Flannery O’Connor and Moral Blindness
In the summer of 1955, after the publication of her seminal collection of short stories, “A Good Man is Hard to Find,” Flannery O’Connor received a fan letter from a clerk working in a credit bureau in Atlanta. The clerk had taken issue with The New Yorker’s negative review of O’Connor’s book and asked O’Connor whether these stories were really “about God.”
As insights go, this one was not especially keen. Since the publication of her novel, “Wise Blood,” which O’Connor later described as “comic novel about a Christian malgré lui” the Georgia author had been labeled as a Catholic writer, writing with a confrontational brutality many readers found unendurable. Her misfits, murderers, perverts and pious Christians were forever pulverized under her castigating, and often self-righteous glare. Why was O’Connor so cruel to characters who so patently needed redemption? Couldn’t she, as her imperious mother pleaded with Robert Giroux, write about “nice people?”
What Hester identified was O’Connor’s scorching conviction that there really were not “nice” people, only the saved and those in need of salvation. O’Connor’s stories relentlessly flay conscience toward often-imperfect revelation. Weighty, weird, wondrous and cruelly ironic, O’Connor’s fiction may have been the last gasp of a literature that engaged with the supernatural world.
A new, workman-like biography of O’Connor, “Flannery: A Life,” by Brad Gooch has been published and it is long overdue. What it reminds us of is not just the searing prose and daring parables of this Southern Catholic writer. It also reveals of the paucity of good literature that is fearless in its use of religious allegory.
The biggest rise in publishing in the past few years has been the increase in spiritual/religious books, although the line between spirituality and self-help tends to be too slender for my taste. O’Connor would have recoiled at any moniker other than “writer,” but she wrote with a cudgel-like insistence on mortality and grace. If that meant that a simple doctor’s visit by a good Christian woman could result in that woman being set upon by a stranger, lunging at her throat and calling her an “old warthog from hell,” so be it.

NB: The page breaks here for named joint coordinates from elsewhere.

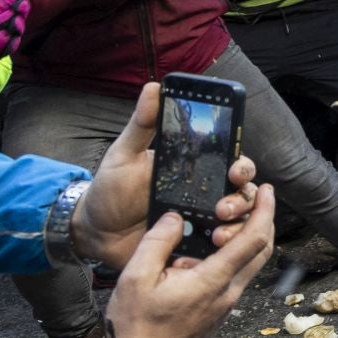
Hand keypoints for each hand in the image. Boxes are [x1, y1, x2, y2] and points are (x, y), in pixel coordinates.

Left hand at [78, 83, 264, 269]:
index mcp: (195, 168)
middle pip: (243, 192)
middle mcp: (205, 193)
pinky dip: (223, 250)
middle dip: (241, 199)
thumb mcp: (123, 155)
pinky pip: (221, 250)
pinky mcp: (194, 246)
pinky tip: (208, 249)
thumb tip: (154, 87)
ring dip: (236, 226)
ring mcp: (201, 221)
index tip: (234, 169)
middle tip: (220, 208)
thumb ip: (142, 124)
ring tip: (216, 232)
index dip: (242, 165)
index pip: (232, 161)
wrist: (94, 233)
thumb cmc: (109, 190)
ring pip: (239, 222)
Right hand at [107, 189, 274, 337]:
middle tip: (255, 199)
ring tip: (231, 220)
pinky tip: (213, 251)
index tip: (266, 190)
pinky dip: (236, 258)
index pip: (254, 239)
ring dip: (250, 240)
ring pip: (251, 266)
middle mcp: (229, 294)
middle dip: (265, 220)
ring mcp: (226, 307)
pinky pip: (237, 280)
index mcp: (213, 281)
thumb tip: (177, 217)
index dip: (265, 210)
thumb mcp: (135, 278)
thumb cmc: (135, 327)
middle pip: (262, 251)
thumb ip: (158, 242)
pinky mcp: (219, 315)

As O’Connor said, “Grace changes us and change is painful.”
O’Connor’s acid sense of humor, which often derived from clueless characters oblivious to the overwhelming promise made to them, leavened her stories with mirth that seemed a little naughty for a devout Catholic.
Although I first discovered O’Connor in a high school anthology, it wasn’t until I was in my early 20s, living alone in a rented room in the eastern part of this state, that I appreciated the emphatic ferocity of her faith. Violence might be the opposite of grace, but O’Connor was unafraid to use it as a vehicle. That marvelous line that the misfit utters after he has just murdered an imploring grandmother, “She would have been a good woman if there had been somebody there to shoot her every minute of her life” – could pretty much suit all of us.
O’Connor, who didn’t own a television until a congregation of nuns gave her one in 1961 said she wrote these gothic stories to shock a morally blind world. As she said, “To the hard of hearing you shout and for the almost blind you draw large and startling figures.”
Most of O’Connor’s stories were written in the 1950s, those halcyon days of peace and good manners to which many would have us return. It’s harrowing to conjecture what she would have made of the more apocalyptic drone of today’s violence – the Columbine shootings, the Virginia Tech slaughter, or the annihilative tendencies of ex-lovers to blow away those they professed to love.
In 1960, reading from one of her more popular speeches, she wrote, “We live now in an age which doubts both fact and value, which is swept this way and that by momentary convictions.” As a writer, O’Connor was on a quest for the “redemptive act,” the shattering act of horror that gives humanity “the chance to be restored.” At the end of her life, she asked for prayers to send her “the kind of grace that deepens perception.”
In 1964, O’Connor died of lupus, the disease that has claimed her father. She was 38. Her book, “Everything That Rises Must Converge,” a line drawn from one of her heroes, Pierre Teilhard de Chardin, was published posthumously. After her death, one of her fervent admirers, the Trappist Thomas Merton wrote “when I read Flannery O’Connor, I do not think of Hemingway, or Katherine Anne Porter, or Sartre, but rather of someone like Sophocles.”
Though 21st century readers hardly lack for horror in literature, it is often gratuitous horror of the Brett Easton Ellis/A.M. Homes variety. O’Connor never apologized for her horror nor did she ladle it wantonly. “The stories are hard but they are hard because there is nothing harder or less sentimental than Christian realism,” she said once. “When I see these stories described as horror stories I am always amused because the reviewer always has hold of the wrong horror.”